+++ RECORDS FOR PROCESSING

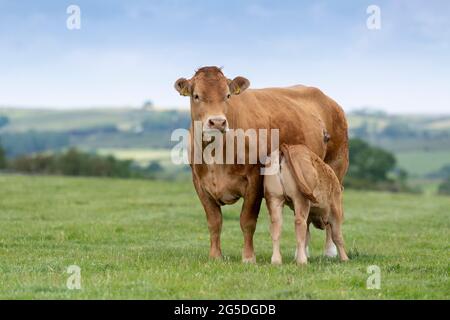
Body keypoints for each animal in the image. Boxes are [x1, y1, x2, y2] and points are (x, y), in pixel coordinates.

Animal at [173, 65, 348, 262]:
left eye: (227, 95)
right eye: (196, 96)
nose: (217, 122)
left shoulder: (255, 180)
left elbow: (247, 220)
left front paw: (249, 257)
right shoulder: (200, 184)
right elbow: (214, 221)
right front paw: (215, 256)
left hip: (335, 168)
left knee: (330, 216)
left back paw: (330, 251)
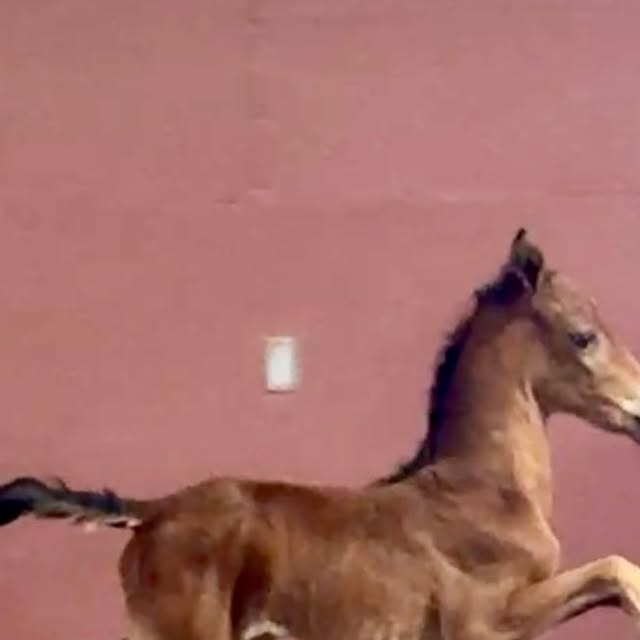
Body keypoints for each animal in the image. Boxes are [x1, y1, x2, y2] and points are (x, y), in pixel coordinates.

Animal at [3, 228, 640, 640]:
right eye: (583, 336)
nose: (639, 408)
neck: (485, 489)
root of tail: (152, 511)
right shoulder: (485, 622)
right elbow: (615, 567)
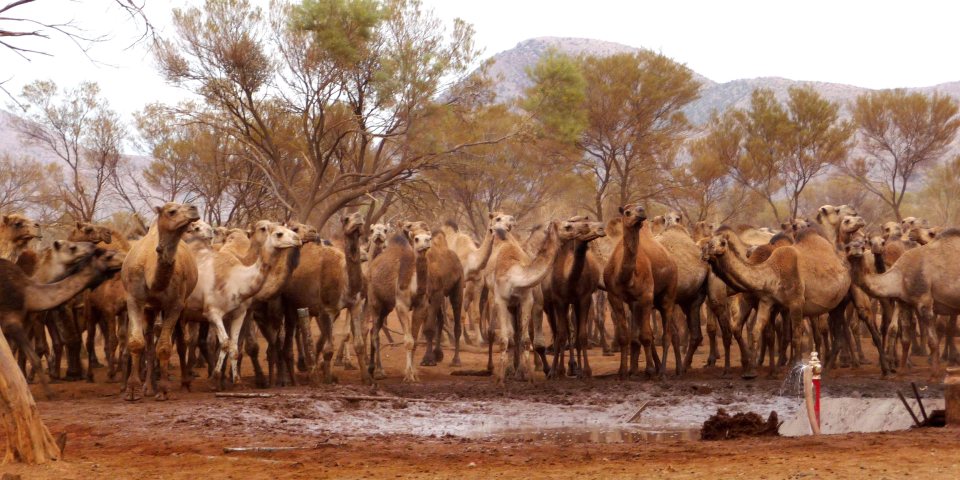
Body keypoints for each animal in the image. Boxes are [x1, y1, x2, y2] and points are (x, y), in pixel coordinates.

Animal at [121, 202, 202, 402]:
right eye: (171, 211)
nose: (194, 208)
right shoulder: (134, 300)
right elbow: (137, 343)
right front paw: (132, 390)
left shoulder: (175, 304)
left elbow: (165, 347)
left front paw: (164, 390)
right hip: (150, 310)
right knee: (150, 343)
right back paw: (149, 387)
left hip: (181, 306)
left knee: (181, 342)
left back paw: (184, 384)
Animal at [848, 232, 960, 378]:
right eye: (847, 246)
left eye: (862, 245)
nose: (857, 248)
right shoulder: (905, 303)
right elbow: (905, 339)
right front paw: (901, 370)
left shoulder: (924, 301)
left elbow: (932, 340)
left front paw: (934, 374)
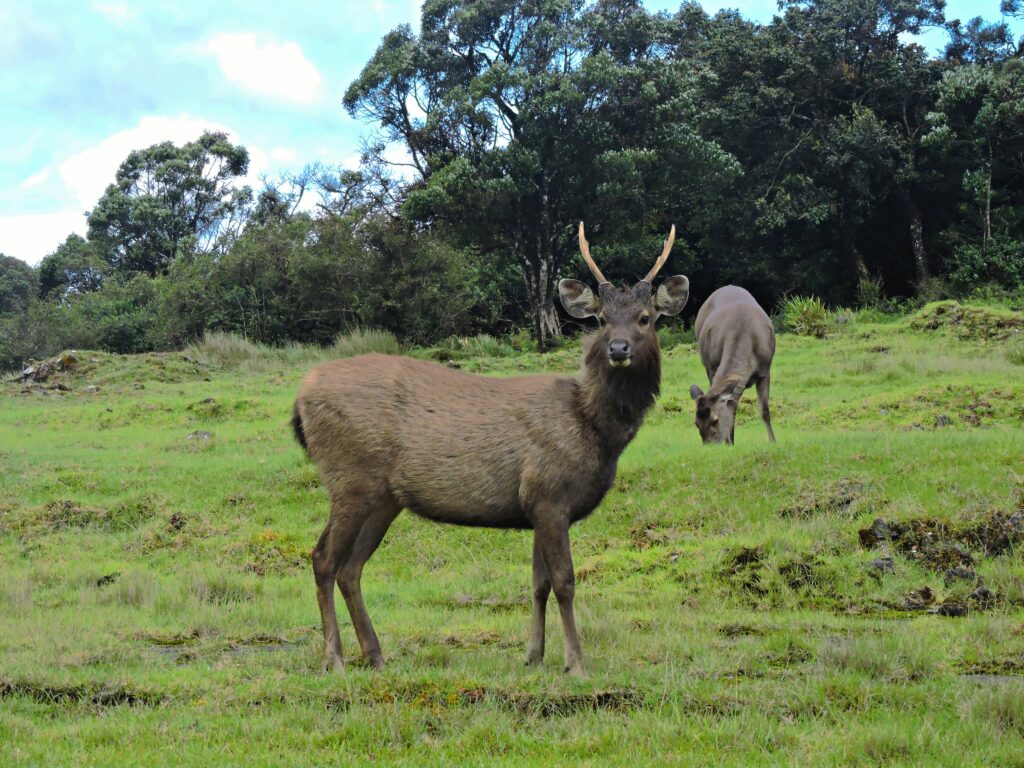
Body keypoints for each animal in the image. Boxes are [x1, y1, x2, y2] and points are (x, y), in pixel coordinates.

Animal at [288, 224, 688, 679]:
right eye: (601, 319)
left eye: (646, 318)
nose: (618, 349)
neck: (593, 430)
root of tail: (301, 397)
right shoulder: (548, 493)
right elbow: (565, 581)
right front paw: (575, 663)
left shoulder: (536, 504)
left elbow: (538, 583)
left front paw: (533, 655)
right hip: (349, 478)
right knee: (322, 558)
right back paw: (334, 659)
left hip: (383, 496)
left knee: (351, 567)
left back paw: (375, 655)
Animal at [688, 286, 774, 444]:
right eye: (696, 423)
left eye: (715, 420)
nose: (710, 445)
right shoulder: (713, 367)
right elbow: (732, 408)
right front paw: (731, 442)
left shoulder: (765, 370)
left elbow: (764, 410)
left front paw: (773, 441)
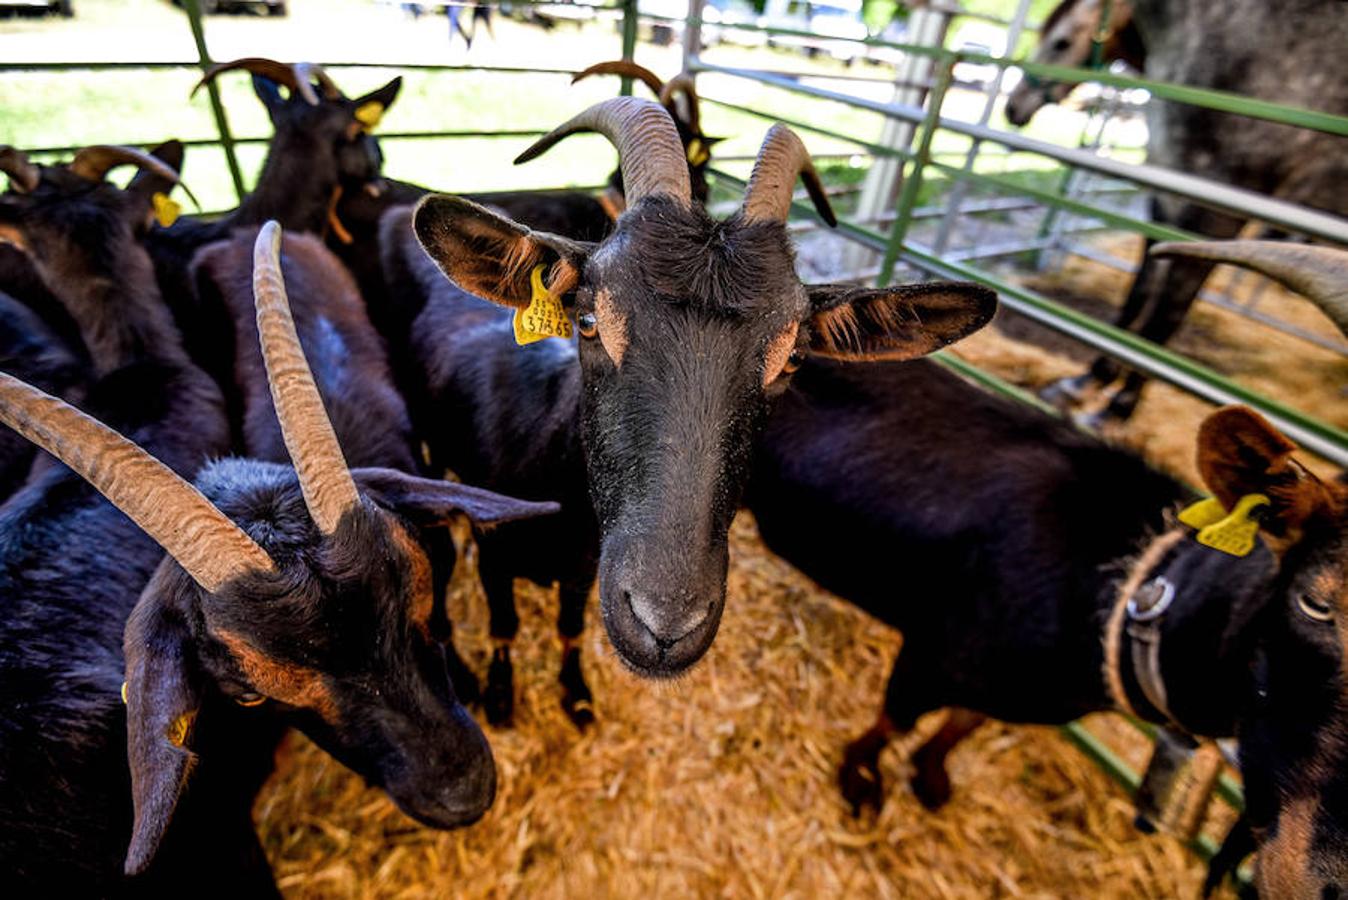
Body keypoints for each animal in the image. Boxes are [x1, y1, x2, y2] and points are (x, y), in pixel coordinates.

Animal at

++++++

Write out the records once more, word for word, though without the pictures they contain.

Body keypoints for each animal in the image. Boxes are [x1, y1, x2, y2] and points are (x, y), in pixel coordinates.

Animal at [173, 65, 348, 262]:
left eye: (227, 95)
right eye: (196, 96)
nose: (217, 122)
left shoulder: (255, 180)
left elbow: (247, 220)
left front paw: (249, 257)
right shoulder: (200, 184)
right elbow: (214, 221)
right front paw: (215, 256)
left hip: (335, 168)
left knee: (330, 216)
left back paw: (330, 251)
Body keypoints for each animal in the image. Boxes are [x1, y1, x2, y2] and points are (x, y), in pixel coordinates.

Animal at [3, 228, 640, 640]:
right eye: (583, 336)
nose: (639, 408)
neck: (485, 489)
root of tail: (152, 511)
right shoulder: (485, 622)
right elbow: (615, 567)
Body keypoints for each animal in the image. Boxes are [x1, y1, x2, y2] and points are (x, y), in pixel coordinates.

Animal at [121, 202, 202, 402]:
right eye: (171, 211)
nose: (194, 208)
right shoulder: (134, 300)
right elbow: (137, 343)
right front paw: (132, 390)
left shoulder: (175, 304)
left elbow: (165, 347)
left front paw: (164, 390)
right hip: (150, 310)
right knee: (150, 343)
right back paw: (149, 387)
left hip: (181, 306)
left knee: (181, 342)
left back paw: (184, 384)
Animal at [848, 232, 960, 378]:
right eye: (847, 246)
left eye: (862, 245)
nose: (857, 248)
right shoulder: (905, 303)
right elbow: (905, 339)
right front paw: (901, 370)
left shoulder: (924, 301)
left elbow: (932, 340)
left front paw: (934, 374)
Body keypoints for each animal in the image. Boxes are [x1, y1, x2, y2] and points are (x, y), in pixel coordinates.

Animal at [288, 224, 688, 679]:
right eye: (601, 319)
left eye: (646, 318)
nose: (618, 349)
neck: (593, 430)
root of tail: (301, 397)
right shoulder: (548, 493)
right elbow: (565, 581)
right front paw: (575, 663)
left shoulder: (536, 504)
left elbow: (538, 583)
left front paw: (533, 655)
right hip: (349, 478)
right knee: (322, 558)
right back paw: (334, 659)
left hip: (383, 496)
left knee: (351, 567)
left back paw: (375, 655)
Animal at [688, 286, 774, 444]:
right eye: (696, 423)
left eye: (715, 420)
nose: (710, 445)
right shoulder: (713, 367)
right elbow: (732, 408)
right front paw: (731, 442)
left shoulder: (765, 370)
left elbow: (764, 410)
left front paw: (773, 441)
Body keypoints for each animal in the image. Boxes are [x1, y1, x2, y2] and points are (x, y), in pixel coordinates.

Animal at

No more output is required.